**PASSAGE FOR REVIEW:**
════════════════════

Regular WIC appointments check the weight and iron levels of family members. When I was pregnant, the WIC staff was the first to notice my low iron. The nutritionist encouraged me to eat more iron-rich food and to follow up with my OB-GYN.

Healthier Meals

WIC vouchers are for specific foods, so our family has grown used to cooking our own meals at home, with lots of fresh fruits and veggies, beans, and whole grains. Keeping healthy foods in the pantry and using WIC recipes has been beneficial to our family’s eating habits. Some of our go-to weekday meals are even nutritionist-approved.

Brand Recognition

In grocery stores, WIC items are indicated with stickers. My children are used to choosing WIC cereal and juice. They know the WIC choices are low-sugar options like Cheerios or Rice Krispies and they don’t even ask for the sugary ones. Recently, I asked my eight-year-old to grab any loaf of bread. She came back with the WIC-approved brand of whole wheat bread. My daughter recognizes whole wheat bread as “the normal kind” now.

Why do military families need WIC?

There are WIC offices on most military bases, including those overseas, because many military families fall within the low-income target. For a family of three, that’s a household income less than $37, 296 per year. Most single income parents from enlisted ranks 1-7 and the first officer rank will qualify for WIC. That’s why even after 15 years of military service and multiple meritorious promotions, my Marine’s income still puts our family of six within the WIC poverty qualification.

Military families qualify for federal poverty assistance because it is calculated on the service member’s Basic Pay. Yes, it’s true that military benefits include additional payments for housing and food (BAH and BAS) that are not part of Basic Pay. It’s also true that many military families are limited to one income. The presence of WIC on military bases is a helpful service, but it indicates a deeper problem in military life.

════════════════════

**SUPPLIED RECORDS:**
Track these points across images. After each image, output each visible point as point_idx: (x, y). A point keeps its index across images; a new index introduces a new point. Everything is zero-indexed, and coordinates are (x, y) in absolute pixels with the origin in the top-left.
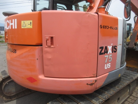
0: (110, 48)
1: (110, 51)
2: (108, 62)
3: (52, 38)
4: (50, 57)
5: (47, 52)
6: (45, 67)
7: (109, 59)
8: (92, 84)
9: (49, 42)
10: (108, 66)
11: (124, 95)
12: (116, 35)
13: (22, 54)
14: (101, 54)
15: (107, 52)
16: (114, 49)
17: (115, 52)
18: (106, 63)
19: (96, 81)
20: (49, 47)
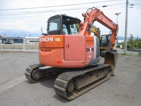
0: (91, 49)
1: (91, 50)
2: (90, 55)
3: (69, 45)
4: (67, 52)
5: (66, 50)
6: (65, 57)
7: (90, 54)
8: (84, 63)
9: (67, 46)
10: (90, 57)
11: (100, 75)
12: (93, 44)
13: (55, 52)
14: (87, 51)
15: (89, 51)
16: (93, 50)
17: (93, 51)
18: (89, 55)
19: (85, 62)
20: (67, 48)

════════════════════

**EXERCISE DIRECTIONS:**
Give the part of the WIC passage from "Healthier Meals" to "are even nutritionist-approved." again, changing "pantry" to "cupboard". None of the material is needed here.

**FINISHED EXERCISE:**
Healthier Meals

WIC vouchers are for specific foods, so our family has grown used to cooking our own meals at home, with lots of fresh fruits and veggies, beans, and whole grains. Keeping healthy foods in the cupboard and using WIC recipes has been beneficial to our family’s eating habits. Some of our go-to weekday meals are even nutritionist-approved.